Their fear has made me think about my own fears, and God. How many times has God attempted to help me and make my life better and I have misunderstood His intentions and reacted from fear? Countless I am guessing. These animals have no faith in me. They do not trust me so they react in self protective ways when I try to help them. Just like me. I did not learn to trust as a child and I continue to always respond to new situations and people in a self protective mode. I act like this in spite of a strong belief in God and His love. And there's the rub. I suddenly perceive a difference between belief and faith. Belief comes from my intellect. Trust comes from my heart. And my heart is still damaged. I long and look for a time when I will react from pure trust. Until then I will continue to walk out my belief in sometime fear. I hope when in future I scratch some innocent person they and I will recognize fear at work and make allowances.

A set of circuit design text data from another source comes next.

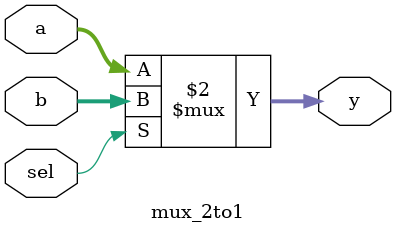
<source format=v>
module mux_2to1
    #( 
        parameter WIDTH = 8
    )
    (
        input wire [WIDTH-1:0]  a,
        input wire [WIDTH-1:0]  b,
        input wire [0:0]        sel,
        output wire [WIDTH-1:0] y
    );

    assign y = (sel == 1'b0) ? a : b;  

endmodule

</source>
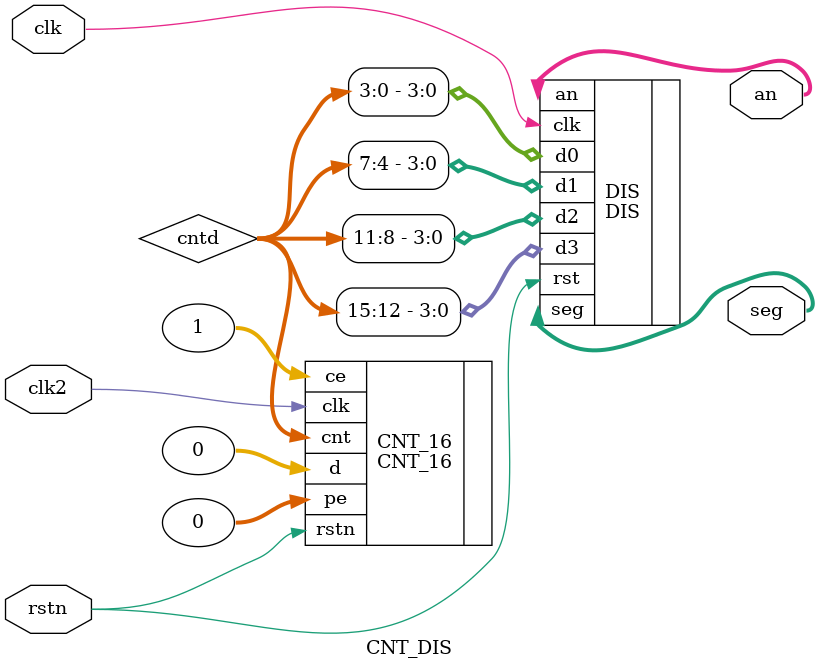
<source format=v>
`timescale 1ns / 1ps


module CNT_DIS(input clk,
               clk2,
               rstn,
               output[3:0]an,
               output[6:0]seg);
    wire [15:0] cntd;
    CNT_16 CNT_16(.clk(clk2),
    .rstn(rstn),
    .ce(1),
    .pe(0),
    .d(0),
    .cnt(cntd));
    DIS DIS(.d0(cntd[3:0]),
    .d1(cntd[7:4]),
    .d2(cntd[11:8]),
    .d3(cntd[15:12]),
    .rst(rstn),
    .clk(clk),
    .an(an),
    .seg(seg));
endmodule

</source>
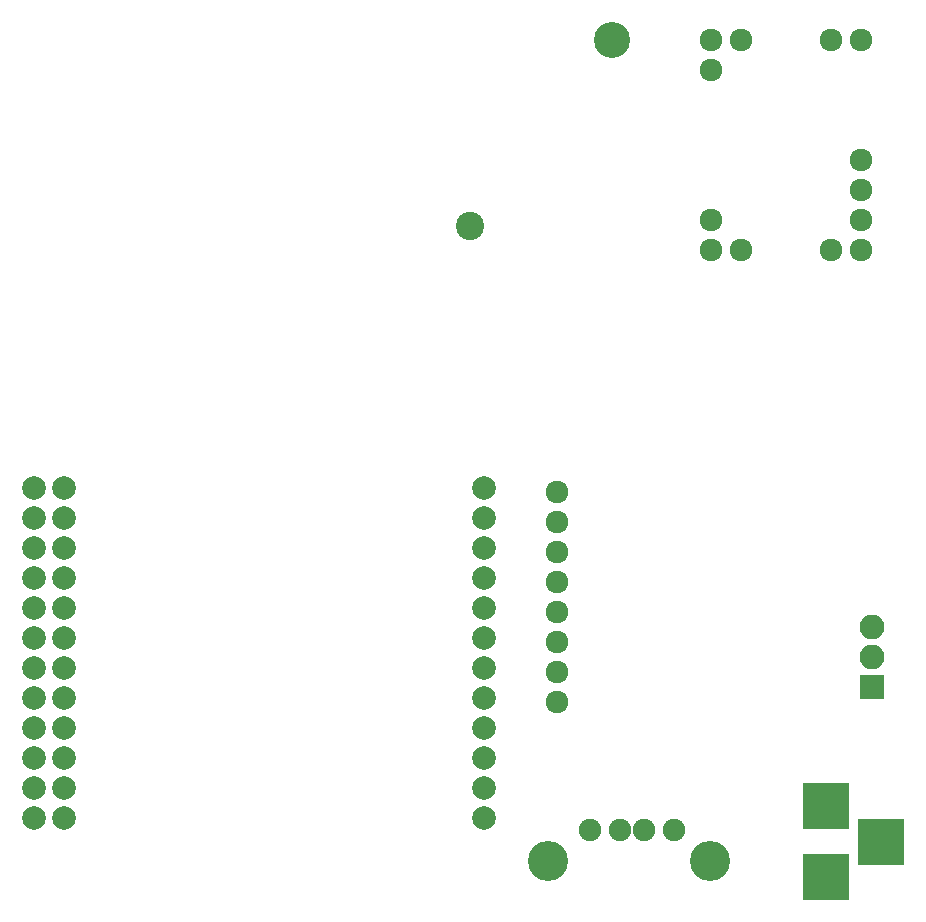
<source format=gbs>
G04 #@! TF.FileFunction,Soldermask,Bot*
%FSLAX46Y46*%
G04 Gerber Fmt 4.6, Leading zero omitted, Abs format (unit mm)*
G04 Created by KiCad (PCBNEW 4.0.7) date *
%MOMM*%
%LPD*%
G01*
G04 APERTURE LIST*
%ADD10C,0.100000*%
%ADD11C,2.000000*%
%ADD12C,2.400000*%
%ADD13C,3.050000*%
%ADD14C,1.900000*%
%ADD15C,3.400000*%
%ADD16R,3.900000X3.900000*%
%ADD17R,2.100000X2.100000*%
%ADD18O,2.100000X2.100000*%
%ADD19C,1.924000*%
G04 APERTURE END LIST*
D10*
D11*
X111950000Y-105030000D03*
X114490000Y-105030000D03*
X111950000Y-107570000D03*
X114490000Y-107570000D03*
X111950000Y-110110000D03*
X111950000Y-112650000D03*
X111950000Y-115190000D03*
X111950000Y-117730000D03*
X111950000Y-120270000D03*
X111950000Y-122810000D03*
X111950000Y-125350000D03*
X111950000Y-127890000D03*
X111950000Y-130430000D03*
X111950000Y-132970000D03*
X114490000Y-110110000D03*
X114490000Y-112650000D03*
X114490000Y-115190000D03*
X114490000Y-117730000D03*
X114490000Y-120270000D03*
X114490000Y-122810000D03*
X114490000Y-125350000D03*
X114490000Y-127890000D03*
X114490000Y-130430000D03*
X114490000Y-132970000D03*
X150050000Y-105030000D03*
X150050000Y-107570000D03*
X150050000Y-110110000D03*
X150050000Y-112650000D03*
X150050000Y-115190000D03*
X150050000Y-117730000D03*
X150050000Y-120270000D03*
X150050000Y-122810000D03*
X150050000Y-125350000D03*
X150050000Y-127890000D03*
X150050000Y-130430000D03*
X150050000Y-132970000D03*
D12*
X148910000Y-82900000D03*
D13*
X160910000Y-67100000D03*
D14*
X166110000Y-134000000D03*
X163570000Y-134000000D03*
X161540000Y-134000000D03*
X159000000Y-134000000D03*
D15*
X169160000Y-136670000D03*
X155440000Y-136670000D03*
D16*
X179000000Y-132000000D03*
X179000000Y-138000000D03*
X183700000Y-135000000D03*
D17*
X182880000Y-121920000D03*
D18*
X182880000Y-119380000D03*
X182880000Y-116840000D03*
D19*
X156210000Y-123190000D03*
X156210000Y-120650000D03*
X156210000Y-118110000D03*
X156210000Y-115570000D03*
X156210000Y-113030000D03*
X156210000Y-110490000D03*
X156210000Y-107950000D03*
X156210000Y-105410000D03*
X169270000Y-84890000D03*
X171810000Y-84890000D03*
X179430000Y-84890000D03*
X181970000Y-84890000D03*
X181970000Y-82350000D03*
X181970000Y-79810000D03*
X181970000Y-77270000D03*
X181970000Y-67110000D03*
X179430000Y-67110000D03*
X171810000Y-67110000D03*
X169270000Y-67110000D03*
X169270000Y-69650000D03*
X169270000Y-82350000D03*
M02*

</source>
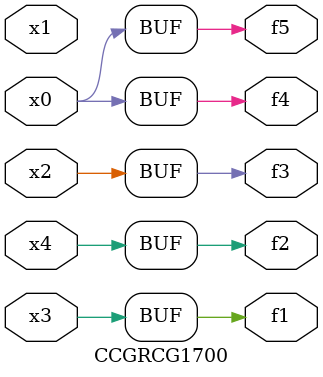
<source format=v>
module CCGRCG1700(
	input x0, x1, x2, x3, x4,
	output f1, f2, f3, f4, f5
);
	assign f1 = x3;
	assign f2 = x4;
	assign f3 = x2;
	assign f4 = x0;
	assign f5 = x0;
endmodule

</source>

Counseling is expensive. Our insurance may cover it after the deductible is met. It is December and our money is ALL spoken for this month. We have a high deductible. I do not want to put more money on the credit card. I am torn. What is more sensible, what is more faithful? Beats me. So I wait.

Take care. Love Lynn

Friday, December 9, 2011

Gulp

Didn't know anyone was still out there. I will be more circumspect in my use of names.

Thanks Cindy and Anon., just thanks.

Well I am going to get Skye counseling. Catholic Skye counseling. I am grateful for another miracle.

I have been watching "Women of Grace" on ETWN the Catholic television network. It is a great show, full of valuable Christian information. The shows over the past week have been about hoarding. One of the guests was a counselor named Allison Somethingorother. She talked about affirmation therapy in relation to hoarding. I am not a hoarder but I NEEDED to hear about this affirmation therapy. This type of therapy was developed by Conrad Barr (name may be wrongish). The minute Allison started talking about it I knew it was for me. So....

Allison has developed a web site called catholictherapists.com. On this web site you can find Catholic therapists in your area. I am not Catholic. In fact my church of origin taught that all Catholics were going to hell because they were not "saved" in the method approved of by our church. I am no longer an indoctrinated twelve year old and know this teaching to be hooey. Still, I remain very Protestant. I say all that to explain the miracle. I went to the web site and typed in Wyoming. Nothing. Big surprise. I typed in "no restrictions" and poof a whole list of people popped up. Guess who was on the list, with a telephone number? I dialed the number and a voice said "This is Allison." I damn near fell off my chair.

Why did I call? Impulse? Mebbee, I am calling it God. Why did Allison answer? God. She never answers the phone. Was a fluke she answered. Anyhoo, I am working on getting our insurance sorted out so I can do Skye counseling. I am looking forward to finding the rest of the puzzle pieces to my story. Ain't God great? I watch someone on the tube and thirty minutes later I am talking to her. By-the by, the program was a rerun. She taped it a year ago.

We got new carpet in the living room and bedroom. Just in time for new dog Jonah and new cat Abigail. Both long rescue stories. Anyone want a cat? You'd be surprised at the aggressive answers I am getting in response to that question.